Question-level performance analysis
We analyzed the performance on each question across all groups to identify patterns of strength and weakness. Table 2 shows how many physicians in each group answered each question correctly, along with the performance of each AI system on individual questions.
Some diagnostic questions were answered correctly by almost all participants, representing areas of fundamental knowledge in current clinical practice guidelines. Question 9, which asked about the preferred imaging modality for PTE diagnosis, with the correct answer being CT pulmonary angiography, was answered correctly by all groups at 100% accuracy. Question 4 addressed the Pulmonary Embolism Severity Index (PESI) for mortality risk assessment and showed high performance across all groups. Question 3 addressed the appropriate use of D-dimer for rule-out in low pre-test probability settings. These questions showed accuracy rates exceeding 90% across all participant groups, indicating that these represent well-established concepts that are consistently understood and applied in clinical practice.

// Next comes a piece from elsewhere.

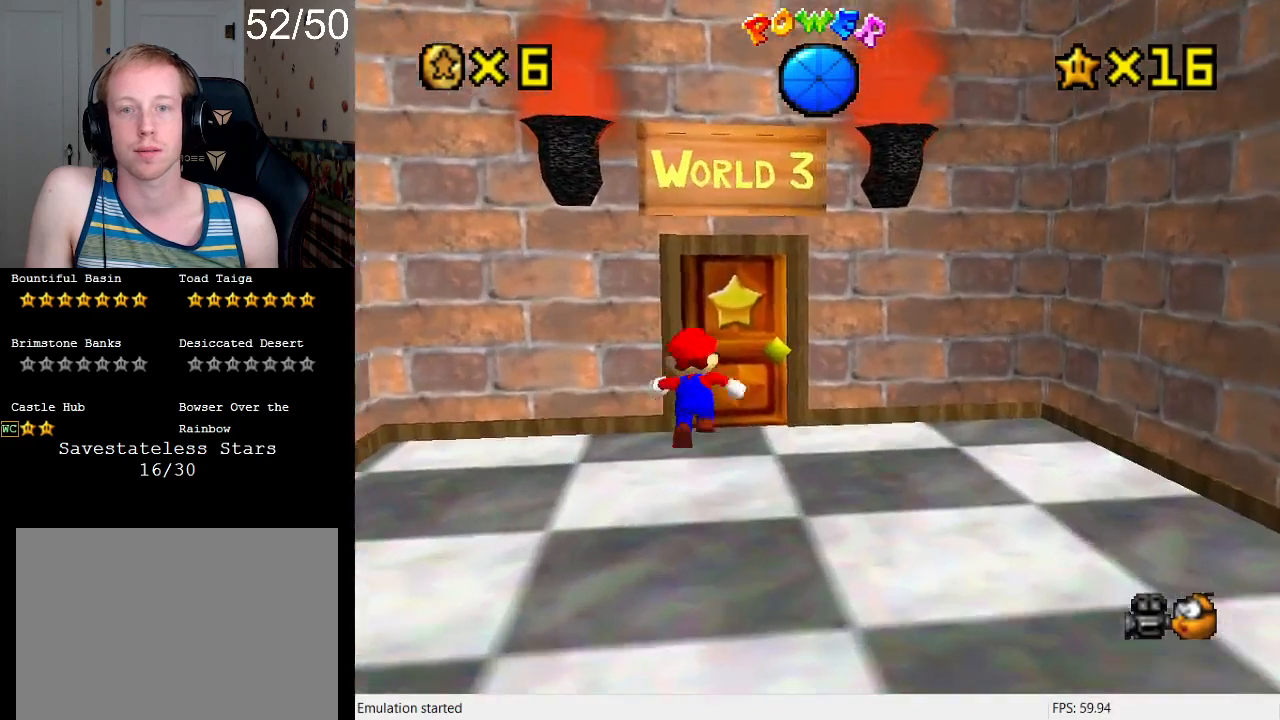
{"buttons": [], "left_stick": "up-right", "right_stick": "center", "events": []}
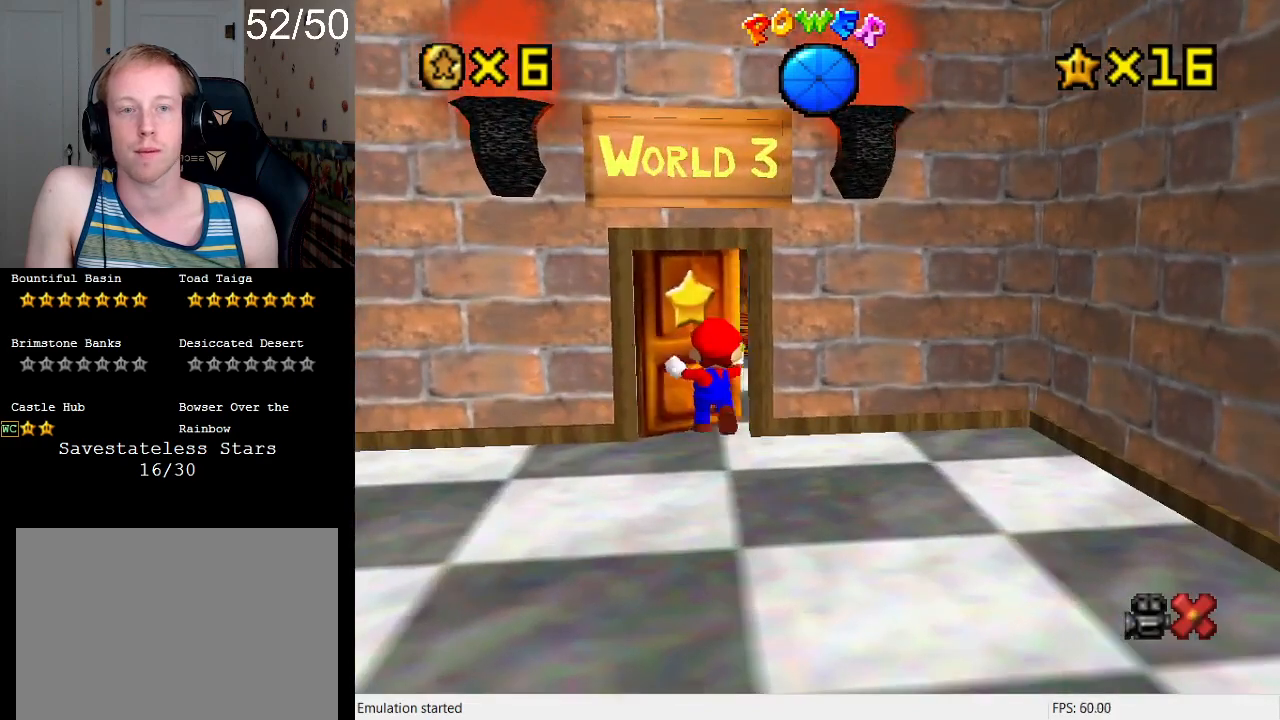
{"buttons": [], "left_stick": "center", "right_stick": "center", "events": [[33, "left_stick", "center"]]}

In contrast, some questions showed notable performance differences between groups, particularly those involving complex clinical scenarios or specialized knowledge. Question 15 addressed the management of subsegmental pulmonary embolism in specific clinical contexts. Emergency medicine physicians answered this correctly at 40%, while internal medicine and pulmonary specialists achieved 80% accuracy. This pattern highlights the impact of subspecialty expertise on complex clinical scenarios that require nuanced decision-making. Question 18 concerned therapeutic strategies for cancer-associated thromboembolism, where emergency medicine physicians achieved 43% accuracy while specialist groups achieved 80% accuracy. Claude 2 answered both of these challenging questions correctly, while ChatGPT-4 and MedPalm each missed one of these questions, demonstrating variable AI performance in complex scenarios.
Questions about anticoagulation duration, DOAC selection, and thrombolysis criteria showed clear patterns that distinguished specialist knowledge from generalist performance. Question 7 evaluated knowledge of the minimum anticoagulation duration for provoked PTE, where all internal medicine and pulmonary specialists answered correctly, but only 57% of emergency medicine physicians provided the correct answer. All three AI systems correctly answered standard anticoagulation duration questions, suggesting that guideline-based recommendations are well captured in their training data. However, AI systems showed some variation on complex cases involving special populations such as pregnancy and renal failure, where guideline application requires additional clinical reasoning beyond straightforward knowledge recall.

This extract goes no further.